For someone who begins by insulting horror fans as “losers,” Mark Edmundson has produced a work that is surprisingly as insightful as it is presumptive. Nightmare on Main Street: Angels, Sadomasochism, and the Culture of Gothic (1999) is essentially a long essay, broken into three related sections. His premise is bold: that we live in a culture saturated by the Gothic. The problem with his argument is glaring: his definition of “Gothic” is extremely broad.

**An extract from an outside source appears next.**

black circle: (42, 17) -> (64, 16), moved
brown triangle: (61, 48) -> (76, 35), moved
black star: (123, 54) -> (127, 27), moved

“America is a nation of extremes,” he wrote, where the pessimistic and the optimistic, in equally unrealistic forms, constantly battle over the hearts and minds of the American public. On one hand stands A Nightmare on Elm Street and Oprah, and on the other side stands Forrest Gump.
It might surprise you to find Oprah Winfrey and Freddy Krueger in the same category. According to Edmundson, the single most important aspect of the Gothic is the hero-villain who does wrong, but is, in the end, internally conflicted. Since the guests on the Oprah Winfrey Show often satisfy that description, Oprah joins the ranks of the Gothic. So did news stories about the O.J. Simpson case, for that matter.
Therein lies the problem with Nightmare on Main Street. Edmundson considers any portrayal of a duel nature in humanity to be Gothic. Never mind the elements of setting, mood, or the supernatural that make Gothic literature and film so unique. Those are all pushed aside in favor of the broadest possible characterization.
This problem seems so glaring I’m surprised that neither Richard Rorty nor Michael Pollan, two scholars who Edmundson credited for helping to shape his argument, didn’t catch it right away. Just because something shares an aspect with Gothic literature and film doesn’t make it Gothic as well. If you made a Venn diagram, and on one side you had the Oprah Winfrey Show and on the other you had Gothic novels, the overlapping part would be comically small.
Aside from that glaring problem, Nightmare on Main Street is an entertaining and engaging work. Edmundson’s observations occasionally made me laugh out loud. Describing Scar, the main villain of the popular ‘90s cartoon The Lion King, he wrote, “Scar’s voice, courtesy of Jeremy Irons, is that of a cultivated, world-weary, gay man. He sounds like Gore Vidal with a significant hangover.”
His description of our therapeutic culture is dead on, beginning with Forrest Gump. Forrest Gump, a movie that rewarded sweet and innocent ignorance, was, ultimately, our answer to Nightmare on Elm Street. “Forrest Gump played large in America because it worked as a vacation, a few hours away from more pressing Gothic fears,” he explained. In a culture so saturated with death, destruction, and fear, Forrest Gump reassured baby boomers that despite all the tumult, everything would work out in the end, as long as you viewed everything through a detached, sentimental lens.
In his third section, Edmundson proposed that naked sadomasochism is what results when the culture of Gothic goes uncontested. “At the core of every Gothic plot is the S&M scenario: victim, victimizer, terrible place, torment,” he wrote. The growth of S&M culture in America is therefore the direct result of our inability to effectively counter the Gothic.
Edmundson concludes on a down note, with no prescription for countering the Gothic, other than that Forrest Gump and religion won’t suffice. He left it to his readers to discover a culturally redeeming art form. As a fan of the Gothic, I hope he has to wait for a long time.